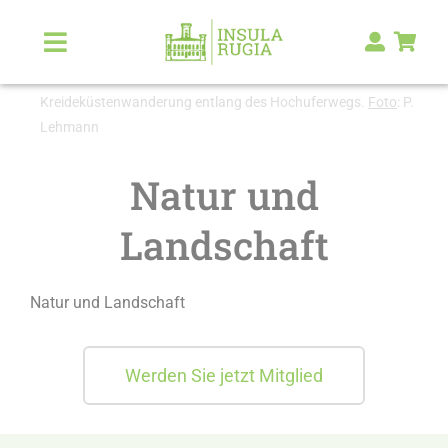
Zum
Inhalt
Toggle
Navigation
springen
Über Uns
Kreideküstenwanderung entlang des Hochuferwegs.
Foto
: P.
Lehmann
Natur & Landschaft
Natur und
Landschaft
Kunst & Kultur
Malerlexikon
Natur und Landschaft
RUGIA Shop
NEU
Werden Sie jetzt Mitglied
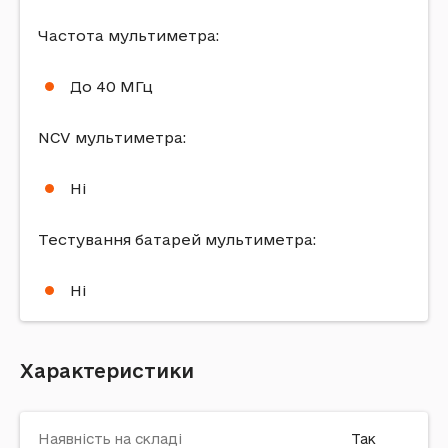
Частота мультиметра:
До 40 МГц
NCV мультиметра:
Ні
Тестування батарей мультиметра:
Ні
Характеристики
Наявність на складі
Так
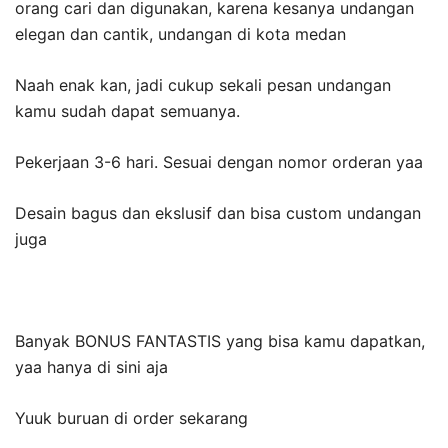
orang cari dan digunakan, karena kesanya undangan
elegan dan cantik, undangan di kota medan
Naah enak kan, jadi cukup sekali pesan undangan
kamu sudah dapat semuanya.
Pekerjaan 3-6 hari. Sesuai dengan nomor orderan yaa
Desain bagus dan ekslusif dan bisa custom undangan
juga
Banyak BONUS FANTASTIS yang bisa kamu dapatkan,
yaa hanya di sini aja
Yuuk buruan di order sekarang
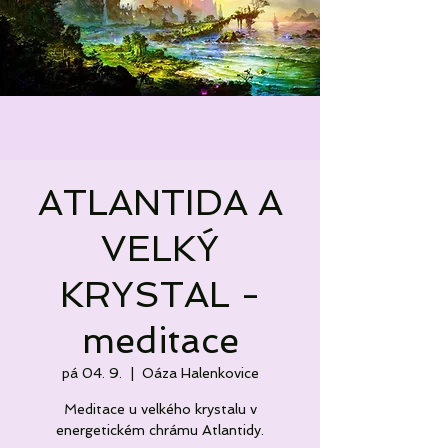
ATLANTIDA A
VELKÝ
KRYSTAL -
meditace
pá 04. 9.
  |  
Oáza Halenkovice
Meditace u velkého krystalu v
energetickém chrámu Atlantidy.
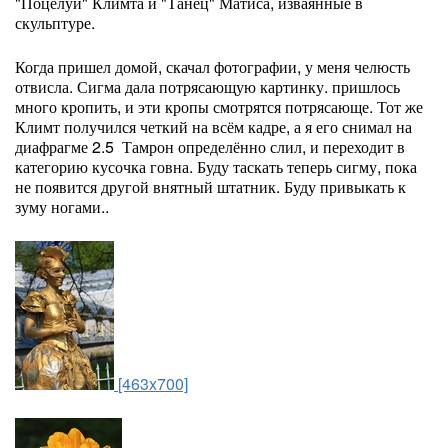
"Поцелуй" Климта и "Танец" Матиса, изваянные в
скульптуре.
Когда пришел домой, скачал фотографии, у меня челюсть
отвисла. Сигма дала потрясающую картинку. пришлось
много кропить, и эти кропы смотрятся потрясающе. Тот же
Климт получился четкий на всём кадре, а я его снимал на
диафрагме 2.5 Тамрон определённо слил, и переходит в
категорию кусочка говна. Буду таскать теперь сигму, пока
не появится другой внятный штатник. Буду привыкать к
зуму ногами..
[463x700]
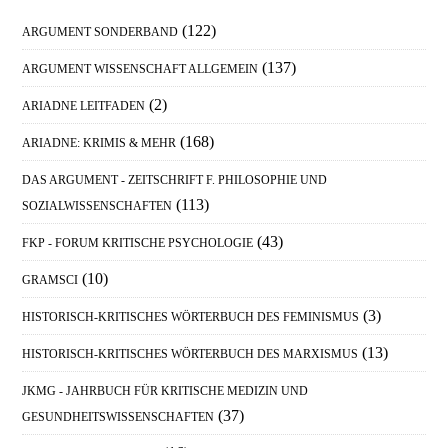
Sidebar
(122)
ARGUMENT SONDERBAND
(137)
ARGUMENT WISSENSCHAFT ALLGEMEIN
(2)
ARIADNE LEITFADEN
(168)
ARIADNE: KRIMIS & MEHR
DAS ARGUMENT - ZEITSCHRIFT F. PHILOSOPHIE UND
(113)
SOZIALWISSENSCHAFTEN
(43)
FKP - FORUM KRITISCHE PSYCHOLOGIE
(10)
GRAMSCI
(3)
HISTORISCH-KRITISCHES WÖRTERBUCH DES FEMINISMUS
(13)
HISTORISCH-KRITISCHES WÖRTERBUCH DES MARXISMUS
JKMG - JAHRBUCH FÜR KRITISCHE MEDIZIN UND
(37)
GESUNDHEITSWISSENSCHAFTEN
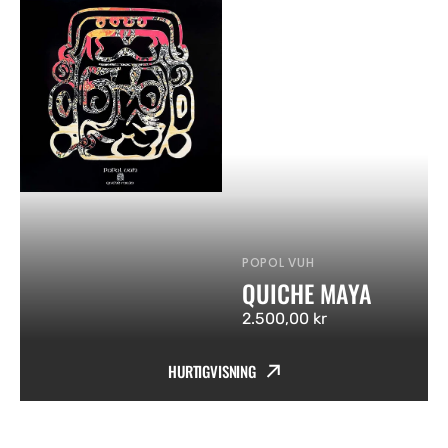
POPOL VUH
Vendor:
QUICHE MAYA
Ordinær
2.500,00 kr
pris
HURTIGVISNING
Quiche
Maya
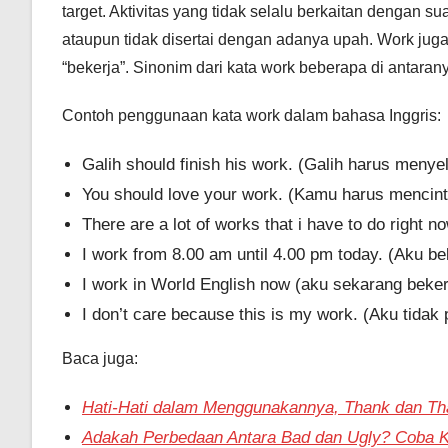
target. Aktivitas yang tidak selalu berkaitan dengan s
ataupun tidak disertai dengan adanya upah. Work juga
“bekerja”. Sinonim dari kata work beberapa di antaran
Contoh penggunaan kata work dalam bahasa Inggris:
Galih should finish his work. (Galih harus menye
You should love your work. (Kamu harus mencint
There are a lot of works that i have to do right
I work from 8.00 am until 4.00 pm today. (Aku be
I work in World English now (aku sekarang bekerj
I don’t care because this is my work. (Aku tidak p
Baca juga:
Hati-Hati dalam Menggunakannya, Thank dan Th
Adakah Perbedaan Antara Bad dan Ugly? Coba Ki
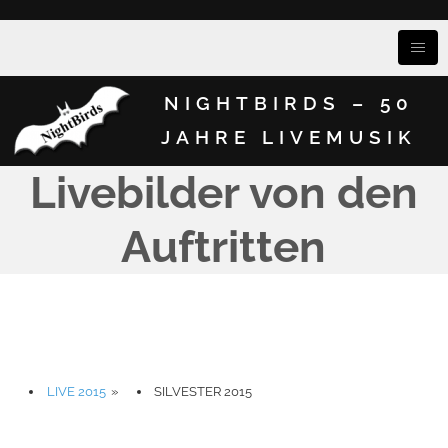
NIGHTBIRDS – 50
JAHRE LIVEMUSIK
Livebilder von den
Auftritten
LIVE 2015
»
SILVESTER 2015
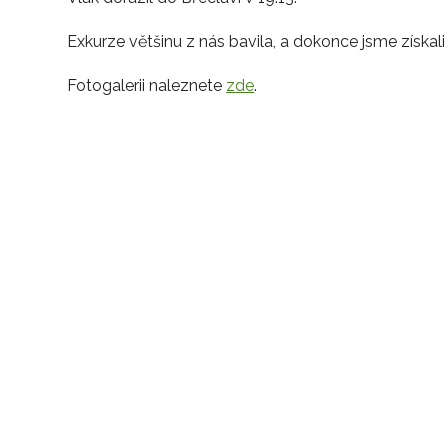
Exkurze většinu z nás bavila, a dokonce jsme získal
Fotogalerii naleznete
zde
.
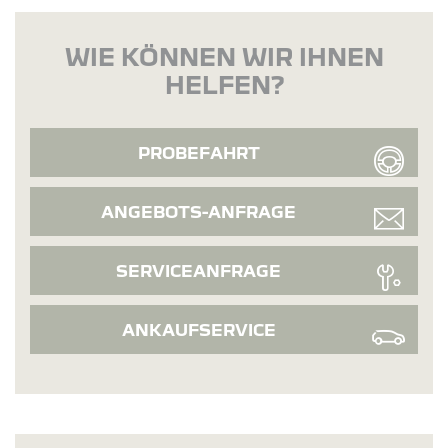
WIE KÖNNEN WIR IHNEN
HELFEN?
PROBEFAHRT
ANGEBOTS-ANFRAGE
SERVICEANFRAGE
ANKAUFSERVICE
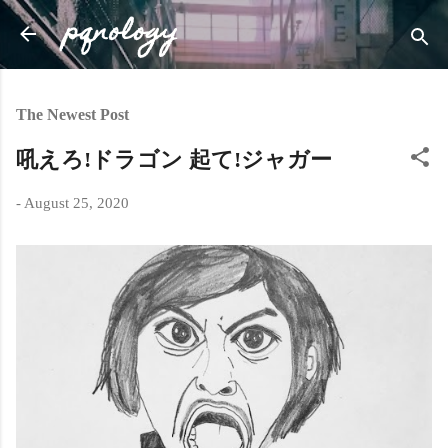
pqnology
Skip to main content
The Newest Post
吼えろ!ドラゴン 起て!ジャガー
-
August 25, 2020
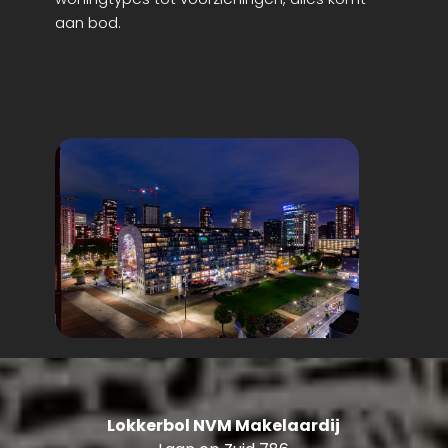
aan bod.
Lokkerbol NVM Makelaardij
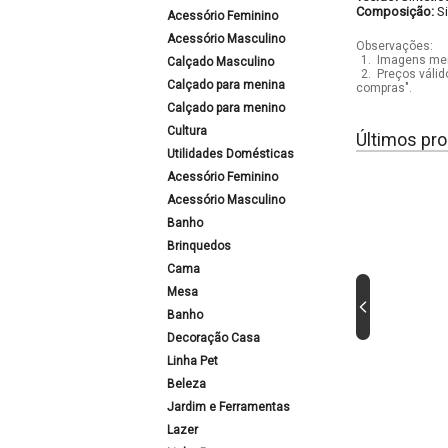
Composição:
S
Acessório Feminino
Acessório Masculino
Observações:
1.
Imagens mera
Calçado Masculino
2.
Preços válid
Calçado para menina
compras".
Calçado para menino
Cultura
Últimos pro
Utilidades Domésticas
Acessório Feminino
Acessório Masculino
Banho
Brinquedos
Cama
Mesa
Banho
Decoração Casa
Linha Pet
Beleza
Jardim e Ferramentas
Lazer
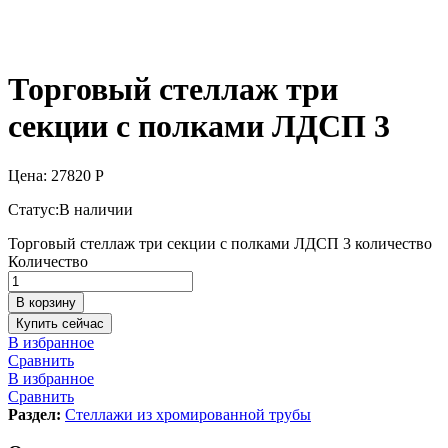
Торговый стеллаж три
секции с полками ЛДСП 3
Цена:
27820
Р
Статус:
В наличии
Торговый стеллаж три секции с полками ЛДСП 3 количество
Количество
В корзину
Купить сейчас
В избранное
Сравнить
В избранное
Сравнить
Раздел:
Стеллажи из хромированной трубы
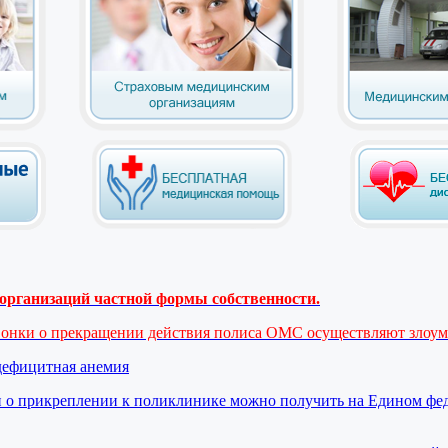
рганизаций частной формы собственности.
вонки о прекращении действия полиса ОМС осуществляют злоу
дефицитная анемия
 о прикреплении к поликлинике можно получить на Едином фе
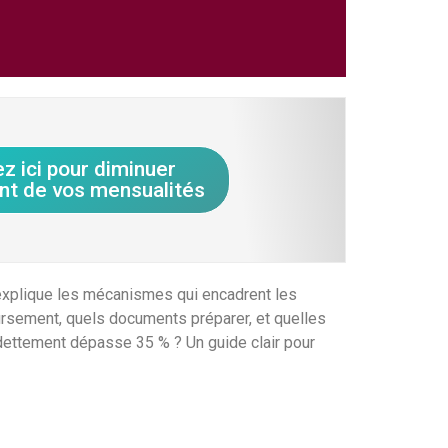
ez ici pour diminuer
nt de vos mensualités
j’explique les mécanismes qui encadrent les
rsement, quels documents préparer, et quelles
ndettement dépasse 35 % ? Un guide clair pour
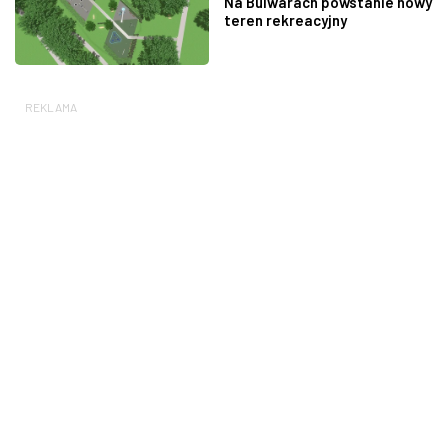
Na Bulwarach powstanie nowy
teren rekreacyjny
REKLAMA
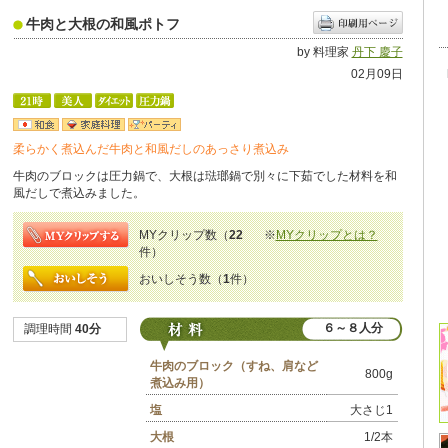
牛肉と大根の和風ポトフ
by 料理家
丹下 慶子
02月09日
柔らかく煮込んだ牛肉と和風だしのあっさり煮込み
牛肉のブロックは圧力鍋で、大根は琺瑯鍋で別々に下茹でした材料を和
風だしで煮込みました。
MYクリップ数（
22
※
MYクリップとは？
件）
おいしそう数（
1
件）
６～８人分
調理時間
40分
牛肉のブロック（すね、肩など
800g
煮込み用）
塩
大さじ1
大根
1/2本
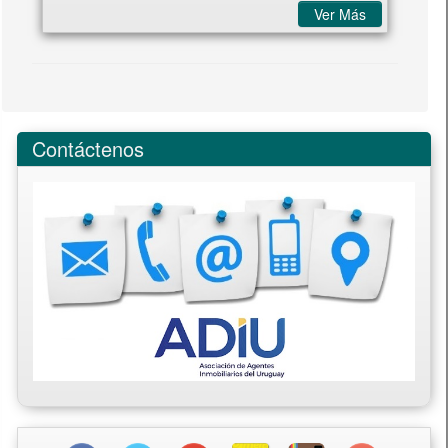
Ver Más
Contáctenos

※ ※ ※

Return every record exactly, minus the pictures.

_Reply to the task_:
Zum
Inhalt
Toggle
Navigation
springen
Über Uns
Kreideküstenwanderung entlang des Hochuferwegs.
Foto
: P.
Lehmann
Natur & Landschaft
Natur und
Landschaft
Kunst & Kultur
Malerlexikon
Natur und Landschaft
RUGIA Shop
NEU
Werden Sie jetzt Mitglied
Частота мультиметра:
До 40 МГц
NCV мультиметра:
Ні
Тестування батарей мультиметра:
Ні
Характеристики
Наявність на складі
Так
orang cari dan digunakan, karena kesanya undangan
elegan dan cantik, undangan di kota medan
Naah enak kan, jadi cukup sekali pesan undangan
kamu sudah dapat semuanya.
Pekerjaan 3-6 hari. Sesuai dengan nomor orderan yaa
Desain bagus dan ekslusif dan bisa custom undangan
juga
Banyak BONUS FANTASTIS yang bisa kamu dapatkan,
yaa hanya di sini aja
Yuuk buruan di order sekarang
ATLANTIDA A
VELKÝ
KRYSTAL -
meditace
pá 04. 9.
  |  
Oáza Halenkovice
Meditace u velkého krystalu v
energetickém chrámu Atlantidy.
"Поцелуй" Климта и "Танец" Матиса, изваянные в
скульптуре.
Когда пришел домой, скачал фотографии, у меня челюсть
отвисла. Сигма дала потрясающую картинку. пришлось
много кропить, и эти кропы смотрятся потрясающе. Тот же
Климт получился четкий на всём кадре, а я его снимал на
диафрагме 2.5 Тамрон определённо слил, и переходит в
категорию кусочка говна. Буду таскать теперь сигму, пока
не появится другой внятный штатник. Буду привыкать к
зуму ногами..
[463x700]
Sidebar
(122)
ARGUMENT SONDERBAND
(137)
ARGUMENT WISSENSCHAFT ALLGEMEIN
(2)
ARIADNE LEITFADEN
(168)
ARIADNE: KRIMIS & MEHR
DAS ARGUMENT - ZEITSCHRIFT F. PHILOSOPHIE UND
(113)
SOZIALWISSENSCHAFTEN
(43)
FKP - FORUM KRITISCHE PSYCHOLOGIE
(10)
GRAMSCI
(3)
HISTORISCH-KRITISCHES WÖRTERBUCH DES FEMINISMUS
(13)
HISTORISCH-KRITISCHES WÖRTERBUCH DES MARXISMUS
JKMG - JAHRBUCH FÜR KRITISCHE MEDIZIN UND
(37)
GESUNDHEITSWISSENSCHAFTEN
POPOL VUH
Vendor:
QUICHE MAYA
Ordinær
2.500,00 kr
pris
HURTIGVISNING
Quiche
Maya
target. Aktivitas yang tidak selalu berkaitan dengan s
ataupun tidak disertai dengan adanya upah. Work juga
“bekerja”. Sinonim dari kata work beberapa di antaran
Contoh penggunaan kata work dalam bahasa Inggris:
Galih should finish his work. (Galih harus menye
You should love your work. (Kamu harus mencint
There are a lot of works that i have to do right
I work from 8.00 am until 4.00 pm today. (Aku be
I work in World English now (aku sekarang bekerj
I don’t care because this is my work. (Aku tidak p
Baca juga:
Hati-Hati dalam Menggunakannya, Thank dan Th
Adakah Perbedaan Antara Bad dan Ugly? Coba Ki
NIGHTBIRDS – 50
JAHRE LIVEMUSIK
Livebilder von den
Auftritten
LIVE 2015
»
SILVESTER 2015
Exkurze většinu z nás bavila, a dokonce jsme získal
Fotogalerii naleznete
zde
.
WIE KÖNNEN WIR IHNEN
HELFEN?
PROBEFAHRT
ANGEBOTS-ANFRAGE
SERVICEANFRAGE
ANKAUFSERVICE
pqnology
Skip to main content
The Newest Post
吼えろ!ドラゴン 起て!ジャガー
-
August 25, 2020
aan bod.
Lokkerbol NVM Makelaardij
Composição:
S
Acessório Feminino
Acessório Masculino
Observações:
1.
Imagens mera
Calçado Masculino
2.
Preços válid
Calçado para menina
compras".
Calçado para menino
Cultura
Últimos pro
Utilidades Domésticas
Acessório Feminino
Acessório Masculino
Banho
Brinquedos
Cama
Mesa
Banho
Decoração Casa
Linha Pet
Beleza
Jardim e Ferramentas
Lazer
Торговый стеллаж три
секции с полками ЛДСП 3
Цена:
27820
Р
Статус:
В наличии
Торговый стеллаж три секции с полками ЛДСП 3 количество
Количество
В корзину
Купить сейчас
В избранное
Сравнить
В избранное
Сравнить
Раздел:
Стеллажи из хромированной трубы
рганизаций частной формы собственности.
вонки о прекращении действия полиса ОМС осуществляют злоу
дефицитная анемия
 о прикреплении к поликлинике можно получить на Едином фе
ez ici pour diminuer
nt de vos mensualités
j’explique les mécanismes qui encadrent les
rsement, quels documents préparer, et quelles
ndettement dépasse 35 % ? Un guide clair pour
Na Bulwarach powstanie nowy
teren rekreacyjny
REKLAMA
牛肉と大根の和風ポトフ
by 料理家
丹下 慶子
02月09日
柔らかく煮込んだ牛肉と和風だしのあっさり煮込み
牛肉のブロックは圧力鍋で、大根は琺瑯鍋で別々に下茹でした材料を和
風だしで煮込みました。
MYクリップ数（
22
※
MYクリップとは？
件）
おいしそう数（
1
件）
６～８人分
調理時間
40分
牛肉のブロック（すね、肩など
800g
煮込み用）
塩
大さじ1
大根
1/2本
Ver Más
Contáctenos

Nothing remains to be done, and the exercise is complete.